Business Formation

Business Formation

Young & Young can assist you with creating or starting a business and help you establish the right structure for your needs and goals. You may choose among several different types of legal entities based on considerations such as tax implications, management style, the number of owners and the relationships between them, the limiting of personal liability, and attractiveness to investors.

We will help you understand what kind of business entity is best for you and your estate plan. Through examining your goals and plan, we can help you see the advantages of each type and decide on the entity type that’s right for you.

Sole Proprietorship

This is a business you run under your own name as the owner. The primary benefit of a sole proprietorship is its simplicity; no registrations or filing fees are required, and the revenues and expenses of the business are treated as your personal income and expenses for tax purposes. Management of the business is simple because there is no formal business entity, and there are no formalities with which to comply. However, as a proprietor, you have unlimited exposure to the liabilities of the business.


There are three forms of partnerships:

General Partnerships operate like a sole proprietorship with more than one proprietor, or partner. The partners will generally enter into a partnership agreement which dictates how the partnership decisions will be made. A general partnership is taxed similarly to a sole proprietorship with the revenue and expenses of the partnership allocated to each partner in proportion to his/her ownership interest. However, each partner has unlimited exposure to the liabilities of the business.

Limited Partnerships provide some liability protection to the partners. Many are structured with one or more general partners with unlimited personal liability and one or more limited partners whose liability is limited to their investment in the partnership.

Limited Liability Partnerships are a third type that must register with the state and provide liability protection for all partners.
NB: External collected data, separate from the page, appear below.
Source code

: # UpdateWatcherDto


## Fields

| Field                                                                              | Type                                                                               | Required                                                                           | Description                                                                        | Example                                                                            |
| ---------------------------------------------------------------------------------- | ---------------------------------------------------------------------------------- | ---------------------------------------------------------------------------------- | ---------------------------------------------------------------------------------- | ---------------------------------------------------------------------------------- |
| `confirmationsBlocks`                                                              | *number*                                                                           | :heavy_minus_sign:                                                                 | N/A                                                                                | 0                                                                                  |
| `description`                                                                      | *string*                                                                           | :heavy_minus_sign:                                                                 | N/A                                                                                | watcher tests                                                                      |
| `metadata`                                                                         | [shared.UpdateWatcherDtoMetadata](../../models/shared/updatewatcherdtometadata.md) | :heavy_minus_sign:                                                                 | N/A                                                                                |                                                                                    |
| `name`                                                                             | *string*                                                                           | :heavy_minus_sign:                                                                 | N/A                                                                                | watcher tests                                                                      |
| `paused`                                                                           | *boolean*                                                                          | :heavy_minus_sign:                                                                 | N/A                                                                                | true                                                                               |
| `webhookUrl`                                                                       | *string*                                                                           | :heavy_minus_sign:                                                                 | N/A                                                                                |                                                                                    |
A corporation allows for multiple owners who are considered shareholders. Each shareholder’s exposure to the liabilities of the corporation is limited to the extent of that shareholder’s investment in the corporation. Corporations must file articles of incorporation and annual reports with the state. The corporation is governed according to its by-laws, and corporate minutes should be kept.

C Corporations allow for a virtually unlimited number of shareholders and can be attractive to investors, but the corporation itself is taxed on its profits, and the shareholders are taxed on dividends paid to them.

S Corporations are taxed in the same way as partnerships and avoid the taxation of both corporate and shareholder profits. The number of shareholders is limited to 100, none of which can be partnerships or corporations.

Limited Liability Company

Limited Liability Companies (LLCs) combine the best elements of a partnership with the best elements of a corporation. They can have many owners who are considered members and are taxed in the same way as partnerships, yet they provide limited liability to the owners like a corporation. LLCs generally have fewer corporate formalities than a corporation and allow the allocation of profits and losses different from ownership percentages.